John spent a year researching other programmes and talked to kids to find out what they'd respond to.
"They said 'don't show us TV ads, we know they're actors'. I found the best way was to expose them to all kinds of learning ... see, feel, listen ... a multi-dimensional learning experience. Every person on the course 'gets it' at some stage. We keep reinforcing it. It's about saying the same thing in a million different ways."
RID targets people with at least three drink-driving convictions. John concedes this group may be a tougher bunch to get through to because their behaviours and attitudes are so entrenched.
John devised a screening and assessment tool for RID. He said international best practice with recidivist offenders was to use a screening and assessment tool to determine a person's readiness to change and their drug and alcohol use.
John researched several internationally-accepted screening and assessment tools and devised his own, better geared toward New Zealand.
The RID programme that began earlier this week has 18 participants, aged 19-52 and an average age of 32. While Right Track participants are predominantly male (about 90 per cent), RID participants are about 72 per cent male and the rest female.
John hopes RID will be as successful as Right Track. Police statistics show about 82 per cent of participants hadn't committed another driving offence more than a year after completing the programme.
So successful is Right Track that police have asked if they can refer people with non-driving convictions.
John said statistics showed that not only do driving behaviours change as a result of the course but 78 per cent of participants stopped all offending.

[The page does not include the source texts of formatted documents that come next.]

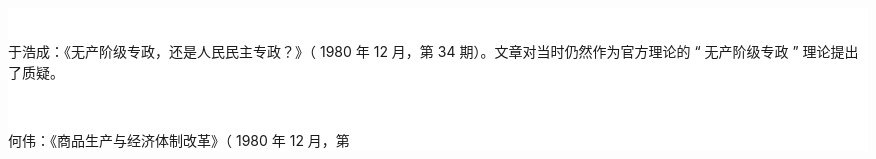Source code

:   </span>
 </p>
 <p class="p1">
  <span class="s1">
  </span>
  <br/>
 </p>
 <p class="p2">
  <span class="s1">
   于浩成：《无产阶级专政，还是人民民主专政？》（
  </span>
  <span class="s2">
   1980
  </span>
  <span class="s1">
   年
  </span>
  <span class="s2">
   12
  </span>
  <span class="s1">
   月，第
  </span>
  <span class="s2">
   34
  </span>
  <span class="s1">
   期）。文章对当时仍然作为官方理论的
  </span>
  <span class="s2">
   “
  </span>
  <span class="s1">
   无产阶级专政
  </span>
  <span class="s2">
   ”
  </span>
  <span class="s1">
   理论提出了质疑。
  </span>
 </p>
 <p class="p1">
  <span class="s1">
  </span>
  <br/>
 </p>
 <p class="p2">
  <span class="s1">
   何伟：《商品生产与经济体制改革》（
  </span>
  <span class="s2">
   1980
  </span>
  <span class="s1">
   年
  </span>
  <span class="s2">
   12
  </span>
  <span class="s1">
   月，第
  </span>
  <span class="s2">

John said the support for the course in Hamilton was "incredible".
"I want to emphasise how incredible the contribution is from Waikato Police, the Fire Service, Waikato DHB, Hamilton City Council. The senior trauma doctor and nurse give up their Saturday to speak to the group." He said Williams Salvage also assisted in the course.
RID will in Hamilton runs from this month to July and October to December.
BACK ON TRACK
Lara (not her real name) first lost her driver licence for six months when she was picked up for drink driving in 2010.
She recorded a breath-alcohol level of 987mcg. She was picked up again in November last year. This time she blew 1042mcg.
Lara viewed drink driving as normal so when she referred herself to the Right Track programme she thought completing the course would lighten her next sentence.
She says the programme changed the way she thinks about all aspects of her life, not just drink driving.
Before, Lara would drink with her older boyfriend and his friends and try to keep up with them. She thought nothing of getting behind the wheel after she'd been drinking.
"I was naive to think I wouldn't become one of the statistics. The course was a real eye-opener. Thank God I got caught. It was only a matter of time ... ," she says, trailing off.
The penny dropped for Lara when she heard a mother speak about the daughter she lost almost two decades ago in a drink driving accident.
"She was still just so broken. I thought 'what if I did that to someone'."
A mock car crash demonstration also hit home. "It was so unbelievably real. It scared me so much, it was that intense."
The second oldest of six children, Lara hasn't told her family about her second DIC charge. She can't bring herself to tell her mother who she calls "a saint".
Lara accepts she has to deal with the consequences of her choice to drink and drive. She knows the second sentence will be tougher than the first and she's worried about losing her job when she loses her licence.
"I will never do it again. I have so much regret, but I'm so thankful I got caught. Drink driving is such a selfish act."